> [EXERCISE DESCRIPTION]
Could you copy every line of the data that contains "Numbers"?

+++ DATA FOR THE TASK

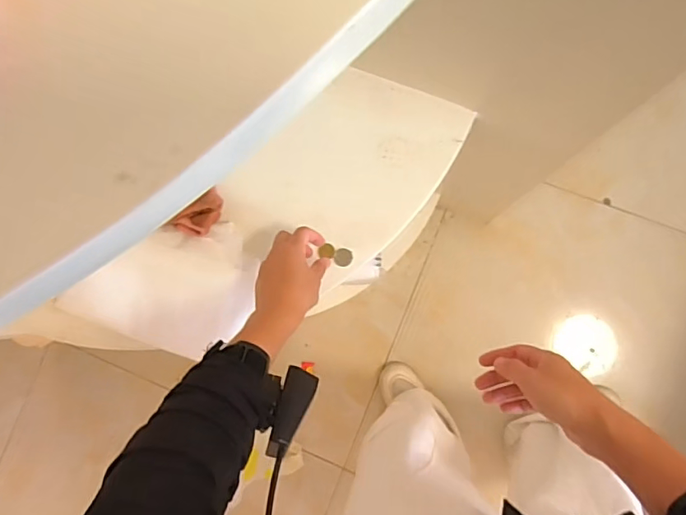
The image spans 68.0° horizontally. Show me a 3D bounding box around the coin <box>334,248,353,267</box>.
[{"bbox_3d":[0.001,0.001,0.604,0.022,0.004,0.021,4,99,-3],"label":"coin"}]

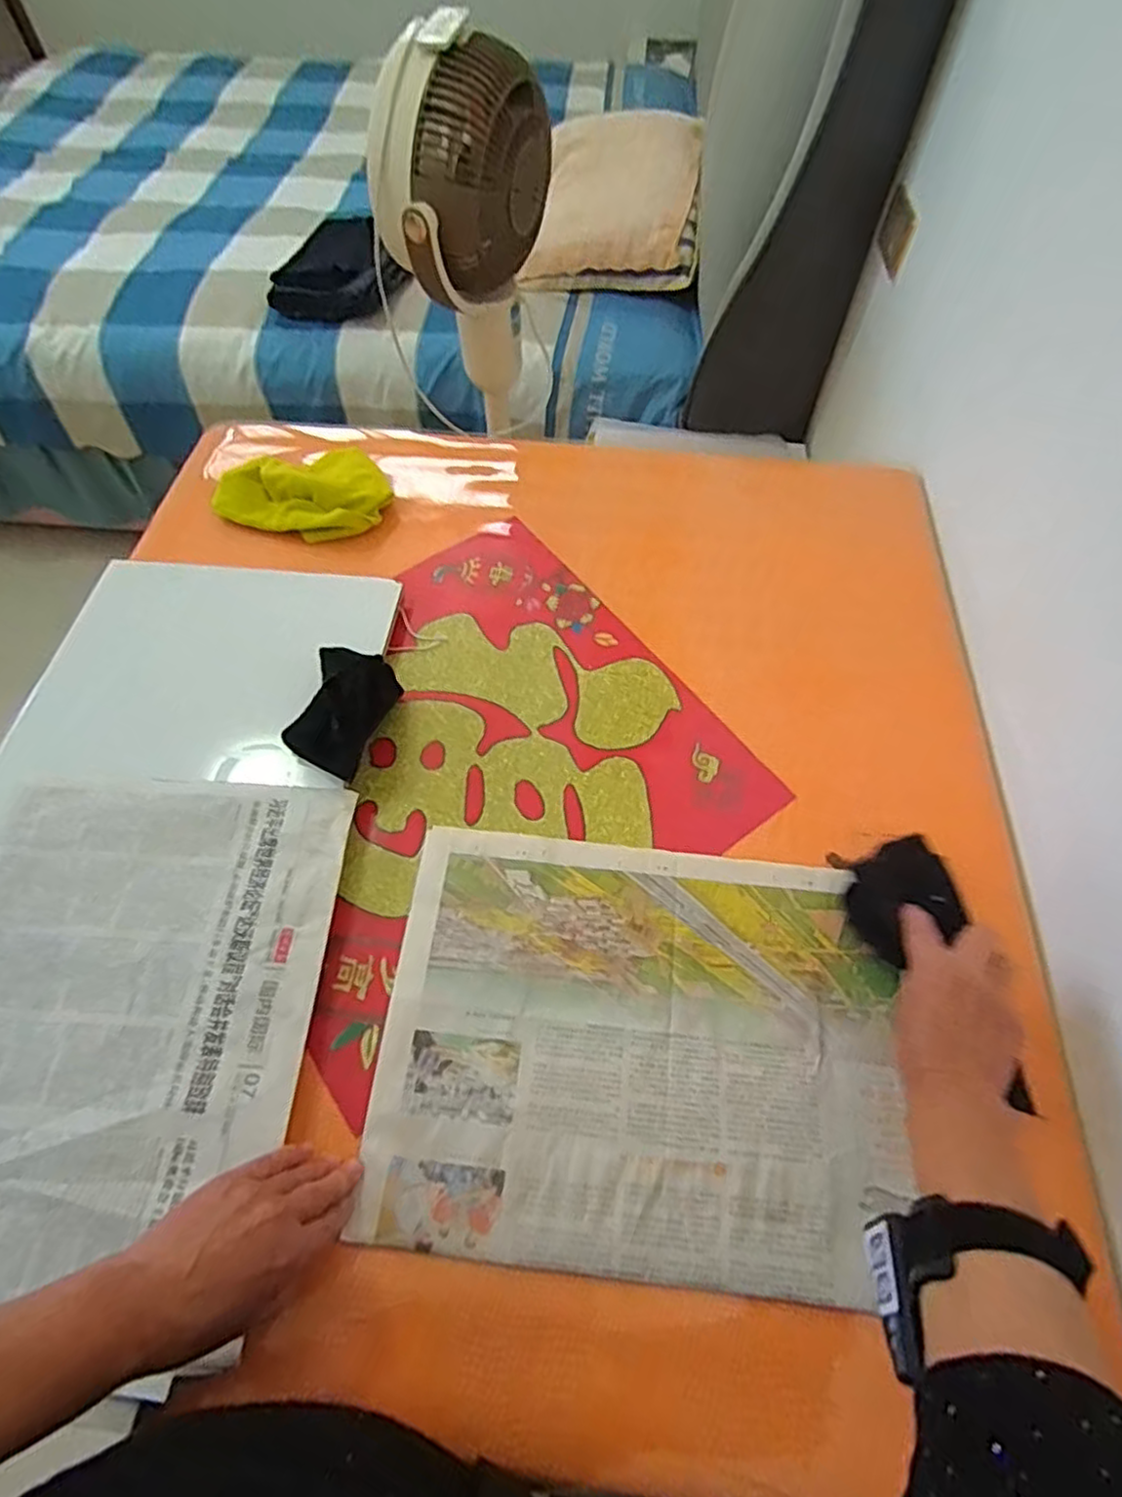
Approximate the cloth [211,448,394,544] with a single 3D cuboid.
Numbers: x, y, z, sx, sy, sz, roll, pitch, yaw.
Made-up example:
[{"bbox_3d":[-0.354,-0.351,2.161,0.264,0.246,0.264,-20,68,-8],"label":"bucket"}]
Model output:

++++++
+++ DATA FOR THE TASK

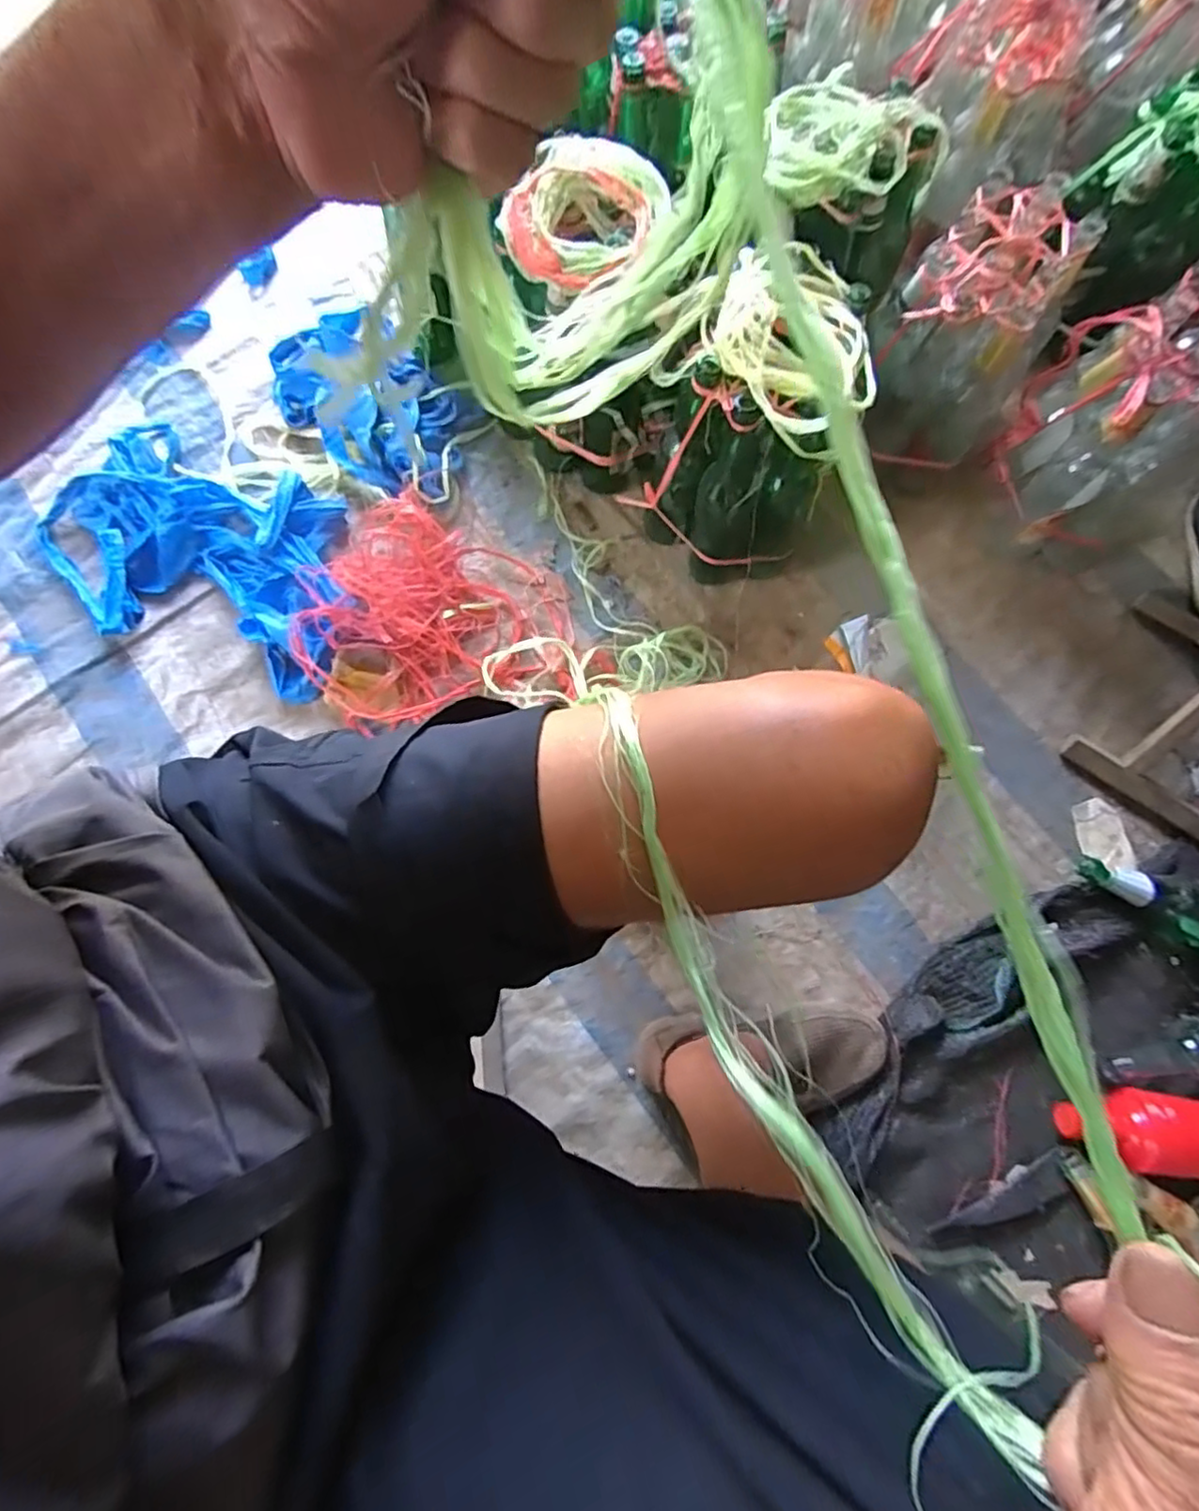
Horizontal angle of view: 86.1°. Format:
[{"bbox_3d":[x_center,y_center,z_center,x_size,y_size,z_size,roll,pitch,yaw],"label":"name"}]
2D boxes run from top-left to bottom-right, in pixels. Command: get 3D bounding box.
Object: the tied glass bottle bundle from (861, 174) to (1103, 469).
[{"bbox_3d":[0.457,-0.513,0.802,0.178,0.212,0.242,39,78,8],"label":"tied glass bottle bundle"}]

++++++
+++ DATA FOR THE TASK

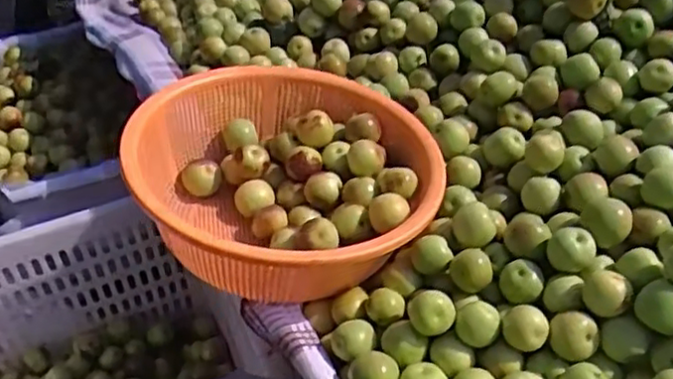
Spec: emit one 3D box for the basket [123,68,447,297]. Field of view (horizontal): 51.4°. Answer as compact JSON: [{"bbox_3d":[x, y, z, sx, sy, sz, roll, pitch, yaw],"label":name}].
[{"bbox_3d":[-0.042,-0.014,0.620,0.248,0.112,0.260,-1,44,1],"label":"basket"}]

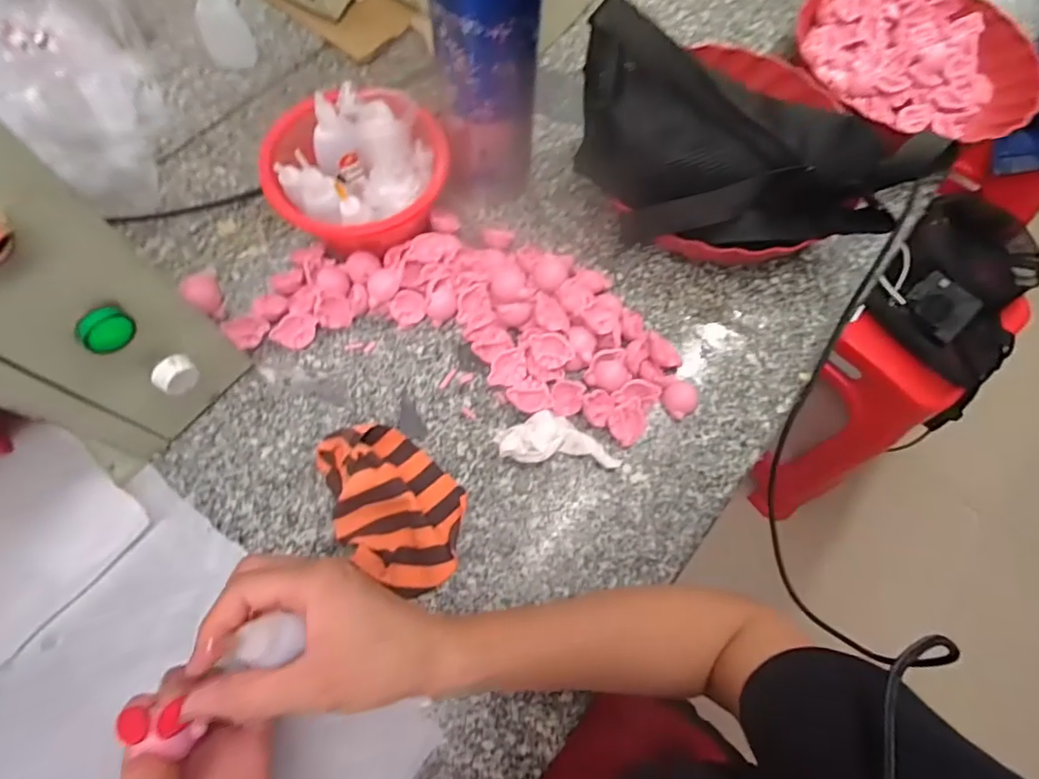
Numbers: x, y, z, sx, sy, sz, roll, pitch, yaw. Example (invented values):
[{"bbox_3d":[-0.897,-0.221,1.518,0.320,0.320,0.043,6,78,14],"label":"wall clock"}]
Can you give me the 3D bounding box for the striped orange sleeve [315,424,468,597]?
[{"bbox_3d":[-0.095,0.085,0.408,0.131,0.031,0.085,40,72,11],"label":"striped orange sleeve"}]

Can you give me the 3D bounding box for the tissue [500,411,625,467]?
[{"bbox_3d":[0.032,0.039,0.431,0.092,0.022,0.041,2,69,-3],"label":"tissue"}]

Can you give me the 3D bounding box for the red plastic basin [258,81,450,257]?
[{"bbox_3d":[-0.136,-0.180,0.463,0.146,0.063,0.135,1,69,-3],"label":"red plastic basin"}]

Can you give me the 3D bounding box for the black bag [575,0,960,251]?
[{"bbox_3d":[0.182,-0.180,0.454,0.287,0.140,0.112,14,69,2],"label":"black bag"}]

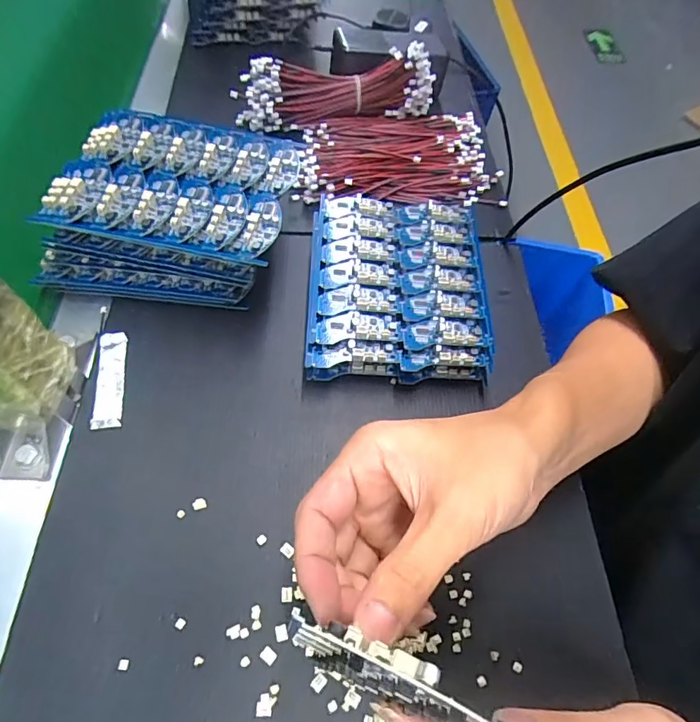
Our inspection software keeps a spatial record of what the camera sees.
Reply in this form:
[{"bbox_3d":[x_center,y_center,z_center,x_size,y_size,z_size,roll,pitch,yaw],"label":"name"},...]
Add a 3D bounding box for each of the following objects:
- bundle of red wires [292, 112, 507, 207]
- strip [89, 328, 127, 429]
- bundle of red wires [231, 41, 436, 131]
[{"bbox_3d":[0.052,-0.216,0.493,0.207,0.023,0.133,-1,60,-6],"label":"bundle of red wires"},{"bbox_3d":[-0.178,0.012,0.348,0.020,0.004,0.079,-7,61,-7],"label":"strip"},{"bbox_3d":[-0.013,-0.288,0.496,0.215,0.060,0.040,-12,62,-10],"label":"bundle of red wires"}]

++++++

> [RESPONSE]
Numbers: x, y, z, sx, sy, sz, roll, pitch, yaw.
Numbers: x, y, z, sx, sy, sz, roll, pitch, yaw. Example (invented values):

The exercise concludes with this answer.